> [Arbeitsanweisung A]:
Welches Buch von Liao Yiwu empfiehlt die Auswahl?

> [Auswahl]:
━━━

Freitag, 18.06.2010 | 20:46 Uhr
Autor: Immo Sennewald
Wenn jemand für ein einziges Buch den Literatur-Nobelpreis verdiente, dann Liao Yiwu.
„Fräulein Hallo und der Bauernkaiser“ fasst das Drama des totalitären China auf so einzigartige, unwiderstehliche Weise in Worte, dass sich mir jede Beschreibung des Inhalts verbietet. Lesen Sie es! Sie werden ahnen, mit welcher Wucht sich das Riesenreich in die Weltgeschichte einbringt – nicht nur in die Wirtschaft, sondern vor allem in die Kultur. Wir können nur hoffen, dass dieses in jeder Hinsicht gewaltige Geschehen, dessen Zeugen wir werden, von Stimmen wie der des Liao Yiwu begleitet, dass diese Stimmen überall gehört werden.
Sein Buch hilft – über alle Grenzen von Sprache und Kultur hinweg – die eigene Schwäche, Blindheit, Verlorenheit zu spüren, vielleicht, sie zu überwinden.

━━━

Datenzeilen

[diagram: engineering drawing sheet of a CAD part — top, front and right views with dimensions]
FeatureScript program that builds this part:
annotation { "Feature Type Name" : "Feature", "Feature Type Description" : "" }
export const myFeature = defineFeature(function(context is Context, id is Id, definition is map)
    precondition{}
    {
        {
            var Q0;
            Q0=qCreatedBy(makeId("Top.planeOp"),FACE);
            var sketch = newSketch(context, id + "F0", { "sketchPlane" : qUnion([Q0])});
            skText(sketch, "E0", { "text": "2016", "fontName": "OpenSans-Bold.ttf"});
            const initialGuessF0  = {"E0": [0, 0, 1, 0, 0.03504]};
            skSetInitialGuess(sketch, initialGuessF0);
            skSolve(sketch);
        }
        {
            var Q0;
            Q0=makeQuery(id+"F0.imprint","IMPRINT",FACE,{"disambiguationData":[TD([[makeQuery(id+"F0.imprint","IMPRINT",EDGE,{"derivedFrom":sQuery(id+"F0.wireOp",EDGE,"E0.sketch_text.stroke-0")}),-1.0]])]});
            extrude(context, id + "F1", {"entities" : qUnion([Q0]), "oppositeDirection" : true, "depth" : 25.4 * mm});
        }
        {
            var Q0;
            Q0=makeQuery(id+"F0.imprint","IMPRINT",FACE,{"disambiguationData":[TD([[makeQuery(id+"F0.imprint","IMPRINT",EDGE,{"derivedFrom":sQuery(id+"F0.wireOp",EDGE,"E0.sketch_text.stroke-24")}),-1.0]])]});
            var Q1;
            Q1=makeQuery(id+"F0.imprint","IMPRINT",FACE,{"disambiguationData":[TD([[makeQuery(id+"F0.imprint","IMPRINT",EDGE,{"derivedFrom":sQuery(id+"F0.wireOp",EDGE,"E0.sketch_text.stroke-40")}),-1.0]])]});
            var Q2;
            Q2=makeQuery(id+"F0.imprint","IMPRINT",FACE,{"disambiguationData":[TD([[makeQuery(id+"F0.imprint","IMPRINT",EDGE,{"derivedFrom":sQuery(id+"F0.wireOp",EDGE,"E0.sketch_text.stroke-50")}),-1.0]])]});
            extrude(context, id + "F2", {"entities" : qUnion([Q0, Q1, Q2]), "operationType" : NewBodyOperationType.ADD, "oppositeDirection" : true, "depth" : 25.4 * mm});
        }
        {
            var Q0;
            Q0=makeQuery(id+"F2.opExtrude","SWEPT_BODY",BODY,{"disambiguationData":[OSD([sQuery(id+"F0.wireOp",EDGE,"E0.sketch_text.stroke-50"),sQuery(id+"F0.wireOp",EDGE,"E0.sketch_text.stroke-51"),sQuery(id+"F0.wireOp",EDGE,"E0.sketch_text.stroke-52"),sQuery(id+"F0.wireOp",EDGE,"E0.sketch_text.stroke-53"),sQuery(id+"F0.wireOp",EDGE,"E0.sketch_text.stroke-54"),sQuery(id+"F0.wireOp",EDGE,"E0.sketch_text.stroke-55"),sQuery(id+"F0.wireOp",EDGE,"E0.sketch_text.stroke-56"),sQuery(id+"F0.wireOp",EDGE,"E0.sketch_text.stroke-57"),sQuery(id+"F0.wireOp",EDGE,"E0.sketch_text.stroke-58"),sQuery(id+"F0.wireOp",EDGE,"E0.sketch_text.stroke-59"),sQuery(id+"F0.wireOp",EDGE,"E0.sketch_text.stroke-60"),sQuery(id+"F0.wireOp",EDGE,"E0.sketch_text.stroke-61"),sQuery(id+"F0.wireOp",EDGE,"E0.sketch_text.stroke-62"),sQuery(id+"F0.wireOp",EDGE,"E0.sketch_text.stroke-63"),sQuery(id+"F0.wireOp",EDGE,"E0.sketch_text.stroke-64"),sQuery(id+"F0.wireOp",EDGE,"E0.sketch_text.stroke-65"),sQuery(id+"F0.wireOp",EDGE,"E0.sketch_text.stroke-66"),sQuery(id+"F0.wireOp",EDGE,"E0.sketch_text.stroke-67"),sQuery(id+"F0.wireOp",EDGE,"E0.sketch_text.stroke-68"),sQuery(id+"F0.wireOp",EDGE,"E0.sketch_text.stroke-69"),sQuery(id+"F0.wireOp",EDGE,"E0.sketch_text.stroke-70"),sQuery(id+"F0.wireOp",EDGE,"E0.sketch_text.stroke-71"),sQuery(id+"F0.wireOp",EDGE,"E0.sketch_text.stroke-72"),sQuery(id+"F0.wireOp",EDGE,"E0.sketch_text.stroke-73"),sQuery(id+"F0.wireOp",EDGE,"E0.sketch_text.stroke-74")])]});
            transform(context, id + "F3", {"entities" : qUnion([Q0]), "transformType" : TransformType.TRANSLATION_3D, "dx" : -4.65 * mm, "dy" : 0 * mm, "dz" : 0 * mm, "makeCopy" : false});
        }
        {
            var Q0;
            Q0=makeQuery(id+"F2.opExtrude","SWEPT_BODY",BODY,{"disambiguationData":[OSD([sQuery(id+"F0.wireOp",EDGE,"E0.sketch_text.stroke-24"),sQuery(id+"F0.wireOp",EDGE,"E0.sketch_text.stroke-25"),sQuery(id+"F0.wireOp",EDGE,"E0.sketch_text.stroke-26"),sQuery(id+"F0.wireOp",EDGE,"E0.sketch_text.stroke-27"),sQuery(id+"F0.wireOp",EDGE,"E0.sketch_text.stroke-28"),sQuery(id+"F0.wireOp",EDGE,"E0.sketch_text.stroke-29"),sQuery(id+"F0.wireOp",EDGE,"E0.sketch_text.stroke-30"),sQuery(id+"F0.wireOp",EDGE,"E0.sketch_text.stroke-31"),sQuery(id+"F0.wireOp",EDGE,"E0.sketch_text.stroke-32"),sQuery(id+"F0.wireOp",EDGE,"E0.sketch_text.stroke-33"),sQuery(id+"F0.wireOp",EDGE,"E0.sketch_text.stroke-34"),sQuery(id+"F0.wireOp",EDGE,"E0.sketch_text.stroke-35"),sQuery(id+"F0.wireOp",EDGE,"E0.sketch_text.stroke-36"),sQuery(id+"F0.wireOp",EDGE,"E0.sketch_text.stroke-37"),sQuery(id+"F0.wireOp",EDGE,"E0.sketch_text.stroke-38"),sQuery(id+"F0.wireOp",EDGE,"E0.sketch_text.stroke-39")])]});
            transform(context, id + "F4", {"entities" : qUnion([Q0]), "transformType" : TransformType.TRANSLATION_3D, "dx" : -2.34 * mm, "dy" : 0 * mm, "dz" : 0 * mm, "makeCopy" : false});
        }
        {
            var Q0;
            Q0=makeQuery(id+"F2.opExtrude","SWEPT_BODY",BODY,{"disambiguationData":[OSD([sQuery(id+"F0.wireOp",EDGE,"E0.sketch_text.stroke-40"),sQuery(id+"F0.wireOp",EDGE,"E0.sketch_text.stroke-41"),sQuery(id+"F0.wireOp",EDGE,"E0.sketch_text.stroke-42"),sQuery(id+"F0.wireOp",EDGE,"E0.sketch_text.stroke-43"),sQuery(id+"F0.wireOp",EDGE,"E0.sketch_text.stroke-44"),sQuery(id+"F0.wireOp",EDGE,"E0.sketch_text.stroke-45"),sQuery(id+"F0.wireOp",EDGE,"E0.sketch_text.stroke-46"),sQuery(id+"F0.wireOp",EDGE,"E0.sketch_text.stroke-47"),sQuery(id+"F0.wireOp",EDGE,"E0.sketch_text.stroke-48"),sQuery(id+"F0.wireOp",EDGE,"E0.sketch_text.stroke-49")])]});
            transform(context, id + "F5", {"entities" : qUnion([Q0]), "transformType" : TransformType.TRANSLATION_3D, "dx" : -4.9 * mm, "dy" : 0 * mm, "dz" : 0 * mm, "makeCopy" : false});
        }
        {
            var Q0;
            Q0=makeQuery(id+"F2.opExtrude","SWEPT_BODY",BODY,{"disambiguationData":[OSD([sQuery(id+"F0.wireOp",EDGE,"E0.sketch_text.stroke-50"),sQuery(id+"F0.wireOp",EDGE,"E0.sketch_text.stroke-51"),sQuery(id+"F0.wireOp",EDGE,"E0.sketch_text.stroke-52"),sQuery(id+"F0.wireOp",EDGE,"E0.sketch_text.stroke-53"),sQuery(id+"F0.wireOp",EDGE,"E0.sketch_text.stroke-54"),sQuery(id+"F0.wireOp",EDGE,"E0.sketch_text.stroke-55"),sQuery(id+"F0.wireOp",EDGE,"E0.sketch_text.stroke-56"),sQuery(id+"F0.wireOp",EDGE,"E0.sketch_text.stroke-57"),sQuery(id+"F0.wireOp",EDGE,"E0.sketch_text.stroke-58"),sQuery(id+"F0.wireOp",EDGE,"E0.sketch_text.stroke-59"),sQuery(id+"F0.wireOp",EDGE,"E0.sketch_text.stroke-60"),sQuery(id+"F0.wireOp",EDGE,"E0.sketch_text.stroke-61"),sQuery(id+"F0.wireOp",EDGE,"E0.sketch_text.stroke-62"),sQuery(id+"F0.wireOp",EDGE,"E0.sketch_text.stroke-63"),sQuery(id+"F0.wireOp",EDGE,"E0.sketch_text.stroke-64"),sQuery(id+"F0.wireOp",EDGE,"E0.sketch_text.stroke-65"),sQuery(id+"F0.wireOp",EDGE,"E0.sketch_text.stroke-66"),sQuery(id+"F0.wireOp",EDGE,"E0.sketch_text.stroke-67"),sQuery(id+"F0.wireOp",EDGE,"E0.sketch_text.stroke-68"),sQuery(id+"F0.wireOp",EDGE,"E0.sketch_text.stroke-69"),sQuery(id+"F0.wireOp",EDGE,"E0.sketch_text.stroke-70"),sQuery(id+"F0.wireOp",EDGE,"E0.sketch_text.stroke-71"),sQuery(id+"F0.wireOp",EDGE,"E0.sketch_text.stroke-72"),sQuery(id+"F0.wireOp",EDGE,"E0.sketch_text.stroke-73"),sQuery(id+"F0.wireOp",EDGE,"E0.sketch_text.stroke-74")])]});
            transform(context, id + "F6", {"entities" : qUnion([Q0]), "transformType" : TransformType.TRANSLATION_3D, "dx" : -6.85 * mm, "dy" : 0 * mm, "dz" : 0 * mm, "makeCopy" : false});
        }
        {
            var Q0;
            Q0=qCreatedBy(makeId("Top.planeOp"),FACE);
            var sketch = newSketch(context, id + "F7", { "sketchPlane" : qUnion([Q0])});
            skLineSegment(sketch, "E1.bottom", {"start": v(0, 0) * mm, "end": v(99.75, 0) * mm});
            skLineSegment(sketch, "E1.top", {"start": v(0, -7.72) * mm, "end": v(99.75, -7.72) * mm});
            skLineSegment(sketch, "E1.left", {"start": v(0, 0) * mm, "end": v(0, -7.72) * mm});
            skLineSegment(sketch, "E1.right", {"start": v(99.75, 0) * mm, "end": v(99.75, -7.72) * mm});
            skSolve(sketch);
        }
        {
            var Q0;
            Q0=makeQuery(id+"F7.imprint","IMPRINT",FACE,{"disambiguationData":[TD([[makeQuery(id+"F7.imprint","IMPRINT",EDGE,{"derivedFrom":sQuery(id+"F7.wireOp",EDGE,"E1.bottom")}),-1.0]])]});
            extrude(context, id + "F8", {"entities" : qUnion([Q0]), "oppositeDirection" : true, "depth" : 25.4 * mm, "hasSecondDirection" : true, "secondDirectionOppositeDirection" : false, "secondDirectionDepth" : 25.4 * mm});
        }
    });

━━━

> [Arbeitsanweisung B]:
Schreiben Sie die Zeilen der Einträge ab, und zwar vom Beginn der Einträge bis einschließlich der Zeile mit "skSetInitialGuess(sketch, initialGuessF0);".

> [Richtiges Ergebnis A]:
„Fräulein Hallo und der Bauernkaiser“

> [Richtiges Ergebnis B]:
[diagram: engineering drawing sheet of a CAD part — top, front and right views with dimensions]
FeatureScript program that builds this part:
annotation { "Feature Type Name" : "Feature", "Feature Type Description" : "" }
export const myFeature = defineFeature(function(context is Context, id is Id, definition is map)
    precondition{}
    {
        {
            var Q0;
            Q0=qCreatedBy(makeId("Top.planeOp"),FACE);
            var sketch = newSketch(context, id + "F0", { "sketchPlane" : qUnion([Q0])});
            skText(sketch, "E0", { "text": "2016", "fontName": "OpenSans-Bold.ttf"});
            const initialGuessF0  = {"E0": [0, 0, 1, 0, 0.03504]};
            skSetInitialGuess(sketch, initialGuessF0);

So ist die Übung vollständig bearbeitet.